> [EXERCISE INPUTS]
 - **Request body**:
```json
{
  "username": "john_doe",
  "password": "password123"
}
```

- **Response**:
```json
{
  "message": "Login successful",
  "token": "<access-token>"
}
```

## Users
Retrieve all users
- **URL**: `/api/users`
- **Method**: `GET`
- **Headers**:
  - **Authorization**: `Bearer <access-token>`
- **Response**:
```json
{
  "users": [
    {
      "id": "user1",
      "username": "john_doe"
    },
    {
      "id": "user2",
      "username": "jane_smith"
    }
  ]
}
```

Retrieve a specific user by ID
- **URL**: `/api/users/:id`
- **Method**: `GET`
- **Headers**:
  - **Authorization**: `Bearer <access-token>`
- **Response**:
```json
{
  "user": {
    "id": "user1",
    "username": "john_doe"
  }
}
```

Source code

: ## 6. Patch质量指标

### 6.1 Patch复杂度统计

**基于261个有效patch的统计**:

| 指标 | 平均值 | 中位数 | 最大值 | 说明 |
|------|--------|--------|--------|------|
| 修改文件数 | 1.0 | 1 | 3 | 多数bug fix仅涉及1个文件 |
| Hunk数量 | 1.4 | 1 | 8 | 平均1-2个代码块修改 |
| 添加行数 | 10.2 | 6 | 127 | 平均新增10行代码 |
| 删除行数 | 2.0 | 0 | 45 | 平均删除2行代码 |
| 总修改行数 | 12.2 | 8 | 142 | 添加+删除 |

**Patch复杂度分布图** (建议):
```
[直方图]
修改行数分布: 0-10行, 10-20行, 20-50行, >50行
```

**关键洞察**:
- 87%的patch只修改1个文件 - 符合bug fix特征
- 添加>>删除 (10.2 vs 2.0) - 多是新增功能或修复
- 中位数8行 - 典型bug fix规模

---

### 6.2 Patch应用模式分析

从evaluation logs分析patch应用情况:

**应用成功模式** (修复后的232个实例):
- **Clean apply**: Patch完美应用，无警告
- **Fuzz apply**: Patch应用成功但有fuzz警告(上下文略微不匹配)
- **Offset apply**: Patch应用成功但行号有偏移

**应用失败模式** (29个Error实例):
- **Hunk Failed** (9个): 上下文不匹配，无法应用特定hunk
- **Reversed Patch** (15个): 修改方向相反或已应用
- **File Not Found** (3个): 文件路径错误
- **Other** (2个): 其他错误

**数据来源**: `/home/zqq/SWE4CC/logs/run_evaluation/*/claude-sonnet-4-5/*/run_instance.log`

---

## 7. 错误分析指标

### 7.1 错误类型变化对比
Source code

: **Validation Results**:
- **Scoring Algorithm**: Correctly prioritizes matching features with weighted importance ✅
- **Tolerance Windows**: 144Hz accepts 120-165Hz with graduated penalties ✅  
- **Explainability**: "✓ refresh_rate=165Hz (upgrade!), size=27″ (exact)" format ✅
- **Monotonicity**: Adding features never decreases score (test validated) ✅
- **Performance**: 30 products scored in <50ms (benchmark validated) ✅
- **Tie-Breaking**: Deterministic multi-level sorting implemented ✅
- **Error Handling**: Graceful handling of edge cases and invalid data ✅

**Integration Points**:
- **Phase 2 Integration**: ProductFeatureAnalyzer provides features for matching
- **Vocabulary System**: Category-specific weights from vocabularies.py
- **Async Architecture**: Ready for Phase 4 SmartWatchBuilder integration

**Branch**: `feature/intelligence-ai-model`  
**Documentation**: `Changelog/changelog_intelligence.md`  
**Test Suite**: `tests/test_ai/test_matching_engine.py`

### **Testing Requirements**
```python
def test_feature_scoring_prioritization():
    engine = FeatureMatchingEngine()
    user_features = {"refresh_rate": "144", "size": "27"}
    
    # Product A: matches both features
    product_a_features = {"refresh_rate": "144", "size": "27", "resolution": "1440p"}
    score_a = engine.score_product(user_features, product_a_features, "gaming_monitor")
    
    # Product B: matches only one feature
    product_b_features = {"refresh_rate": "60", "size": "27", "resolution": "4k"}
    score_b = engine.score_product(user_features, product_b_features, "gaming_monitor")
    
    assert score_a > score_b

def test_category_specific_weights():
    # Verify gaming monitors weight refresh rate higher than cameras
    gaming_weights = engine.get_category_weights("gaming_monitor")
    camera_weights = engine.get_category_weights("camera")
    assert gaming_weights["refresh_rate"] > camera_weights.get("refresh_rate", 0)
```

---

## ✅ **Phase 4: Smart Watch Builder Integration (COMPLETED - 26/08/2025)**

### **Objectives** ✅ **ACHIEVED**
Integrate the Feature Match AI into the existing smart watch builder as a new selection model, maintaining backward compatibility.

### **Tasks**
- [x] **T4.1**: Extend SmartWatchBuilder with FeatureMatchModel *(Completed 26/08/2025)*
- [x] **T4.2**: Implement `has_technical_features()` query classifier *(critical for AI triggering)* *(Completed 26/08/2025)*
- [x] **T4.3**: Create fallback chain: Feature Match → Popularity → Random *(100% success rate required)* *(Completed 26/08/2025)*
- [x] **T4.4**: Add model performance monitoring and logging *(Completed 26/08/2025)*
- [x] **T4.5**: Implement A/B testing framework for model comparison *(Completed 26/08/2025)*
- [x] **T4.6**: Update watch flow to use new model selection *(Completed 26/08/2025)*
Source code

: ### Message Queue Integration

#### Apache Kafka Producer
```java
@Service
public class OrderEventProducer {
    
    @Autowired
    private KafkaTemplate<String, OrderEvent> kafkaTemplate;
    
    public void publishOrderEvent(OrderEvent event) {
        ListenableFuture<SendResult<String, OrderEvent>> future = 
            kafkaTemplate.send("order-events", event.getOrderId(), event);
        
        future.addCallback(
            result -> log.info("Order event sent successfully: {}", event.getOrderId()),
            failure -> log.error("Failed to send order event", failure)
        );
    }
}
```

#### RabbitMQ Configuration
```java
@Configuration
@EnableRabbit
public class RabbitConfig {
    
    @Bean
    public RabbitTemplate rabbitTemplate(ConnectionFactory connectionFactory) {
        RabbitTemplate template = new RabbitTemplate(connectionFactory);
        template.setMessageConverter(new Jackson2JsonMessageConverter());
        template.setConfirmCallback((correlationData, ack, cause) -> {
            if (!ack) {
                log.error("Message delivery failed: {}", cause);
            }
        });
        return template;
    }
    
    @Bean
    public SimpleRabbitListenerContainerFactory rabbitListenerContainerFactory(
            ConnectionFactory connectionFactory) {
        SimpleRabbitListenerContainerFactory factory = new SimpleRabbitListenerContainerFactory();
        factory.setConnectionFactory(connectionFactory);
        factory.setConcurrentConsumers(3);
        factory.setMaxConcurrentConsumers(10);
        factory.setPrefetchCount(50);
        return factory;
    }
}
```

> [EXERCISE INSTRUCTIONS] How many lines in the records include "username"? Answer with the number alone.

> [TASK OUTPUT] 4